[Items from a data source]
_ _ _ _

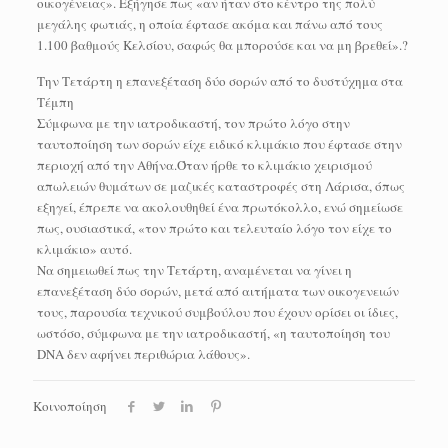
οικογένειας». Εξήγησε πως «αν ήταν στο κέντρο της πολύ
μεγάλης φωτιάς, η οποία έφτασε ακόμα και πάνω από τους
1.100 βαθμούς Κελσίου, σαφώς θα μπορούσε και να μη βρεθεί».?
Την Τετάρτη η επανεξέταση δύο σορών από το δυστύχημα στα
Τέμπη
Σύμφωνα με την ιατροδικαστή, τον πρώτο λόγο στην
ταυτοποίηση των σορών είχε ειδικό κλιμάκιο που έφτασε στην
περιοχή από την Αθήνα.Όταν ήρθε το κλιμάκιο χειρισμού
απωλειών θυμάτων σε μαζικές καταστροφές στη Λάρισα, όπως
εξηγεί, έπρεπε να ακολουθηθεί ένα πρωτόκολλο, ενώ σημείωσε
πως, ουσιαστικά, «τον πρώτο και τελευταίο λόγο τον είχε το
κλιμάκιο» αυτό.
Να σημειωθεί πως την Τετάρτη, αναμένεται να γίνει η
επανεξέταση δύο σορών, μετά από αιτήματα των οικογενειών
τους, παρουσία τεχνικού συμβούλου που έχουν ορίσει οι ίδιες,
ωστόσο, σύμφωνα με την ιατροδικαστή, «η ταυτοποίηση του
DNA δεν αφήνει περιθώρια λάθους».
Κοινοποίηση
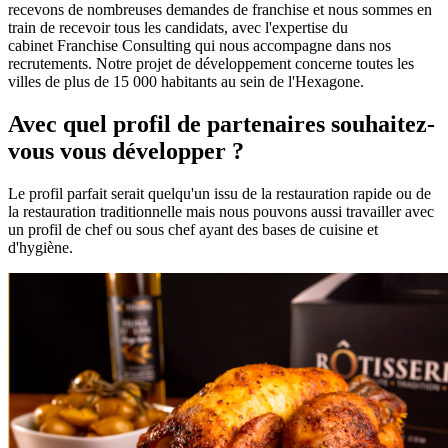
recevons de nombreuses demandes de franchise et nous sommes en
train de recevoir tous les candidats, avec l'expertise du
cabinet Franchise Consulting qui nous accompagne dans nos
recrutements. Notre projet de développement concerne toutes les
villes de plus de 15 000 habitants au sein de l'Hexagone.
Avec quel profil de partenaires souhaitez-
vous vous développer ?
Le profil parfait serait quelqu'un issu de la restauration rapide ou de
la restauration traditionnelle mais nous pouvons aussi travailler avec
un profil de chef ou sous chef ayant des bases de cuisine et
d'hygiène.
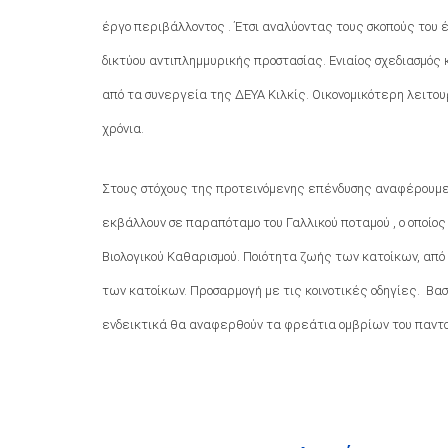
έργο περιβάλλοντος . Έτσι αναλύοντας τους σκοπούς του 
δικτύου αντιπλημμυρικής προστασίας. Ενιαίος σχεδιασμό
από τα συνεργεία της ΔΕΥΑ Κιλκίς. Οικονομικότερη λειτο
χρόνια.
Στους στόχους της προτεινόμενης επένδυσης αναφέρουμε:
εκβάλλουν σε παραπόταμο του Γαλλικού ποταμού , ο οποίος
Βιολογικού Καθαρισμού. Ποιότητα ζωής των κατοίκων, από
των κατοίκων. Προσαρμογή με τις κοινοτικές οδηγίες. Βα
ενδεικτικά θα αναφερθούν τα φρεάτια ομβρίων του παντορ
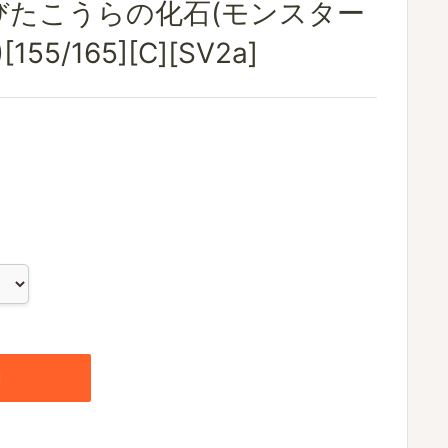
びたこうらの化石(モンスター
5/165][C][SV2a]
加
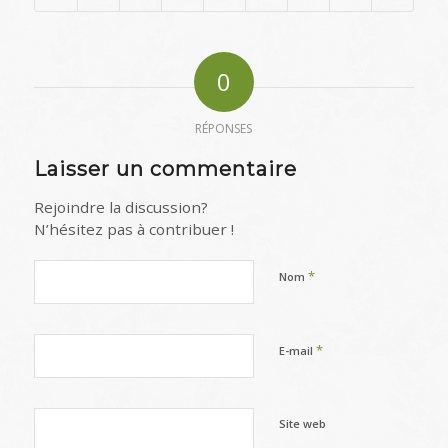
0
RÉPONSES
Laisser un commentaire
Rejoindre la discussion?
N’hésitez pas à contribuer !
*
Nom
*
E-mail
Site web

_ _ _ _

- Written task: Check each line of the records above for the word "σορών", count the lines that have it, and give only the count.

- Solution to this problem: 3